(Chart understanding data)
----------

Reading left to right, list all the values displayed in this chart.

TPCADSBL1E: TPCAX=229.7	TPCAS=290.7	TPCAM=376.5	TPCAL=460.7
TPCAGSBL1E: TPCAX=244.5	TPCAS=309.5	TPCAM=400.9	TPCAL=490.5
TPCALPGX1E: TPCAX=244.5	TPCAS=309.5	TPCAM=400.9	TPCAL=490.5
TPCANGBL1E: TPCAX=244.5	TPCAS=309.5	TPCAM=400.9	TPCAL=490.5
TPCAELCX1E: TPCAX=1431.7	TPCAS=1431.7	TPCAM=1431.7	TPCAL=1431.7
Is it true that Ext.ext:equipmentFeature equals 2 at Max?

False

----------

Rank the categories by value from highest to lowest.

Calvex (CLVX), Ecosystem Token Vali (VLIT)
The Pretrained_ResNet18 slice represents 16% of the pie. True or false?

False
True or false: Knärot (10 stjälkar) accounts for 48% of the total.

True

----------

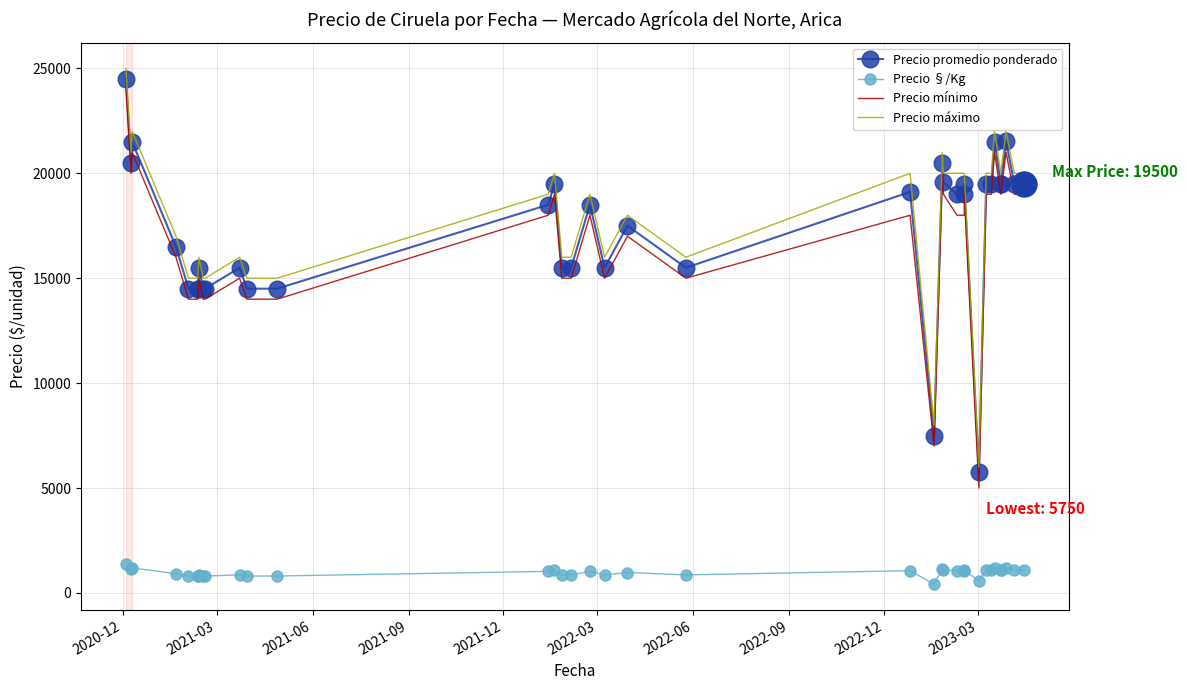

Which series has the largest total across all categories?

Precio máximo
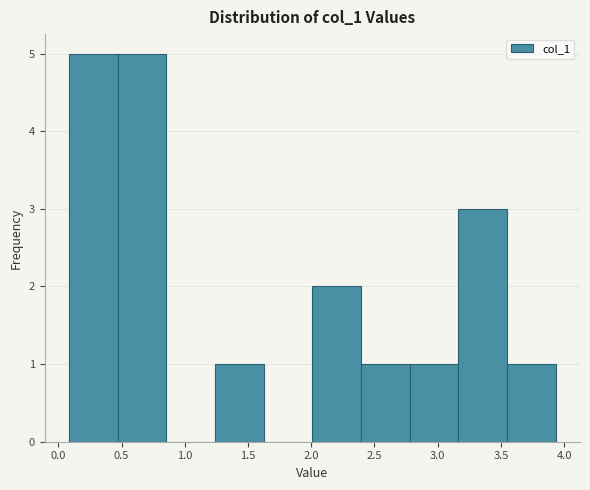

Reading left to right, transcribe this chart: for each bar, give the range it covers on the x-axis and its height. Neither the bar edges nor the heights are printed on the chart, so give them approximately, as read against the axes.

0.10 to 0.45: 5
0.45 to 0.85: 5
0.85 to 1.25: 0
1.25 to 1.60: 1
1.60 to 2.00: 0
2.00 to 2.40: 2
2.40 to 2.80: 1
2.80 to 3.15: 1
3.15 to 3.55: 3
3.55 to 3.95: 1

----------

- What this task involves -
Quote the lines from the records word for word, starting at the line that has "0.10 to 0.45: 5" and stopping after the line that has "3.55 to 3.95: 1".

- Task output -
0.10 to 0.45: 5
0.45 to 0.85: 5
0.85 to 1.25: 0
1.25 to 1.60: 1
1.60 to 2.00: 0
2.00 to 2.40: 2
2.40 to 2.80: 1
2.80 to 3.15: 1
3.15 to 3.55: 3
3.55 to 3.95: 1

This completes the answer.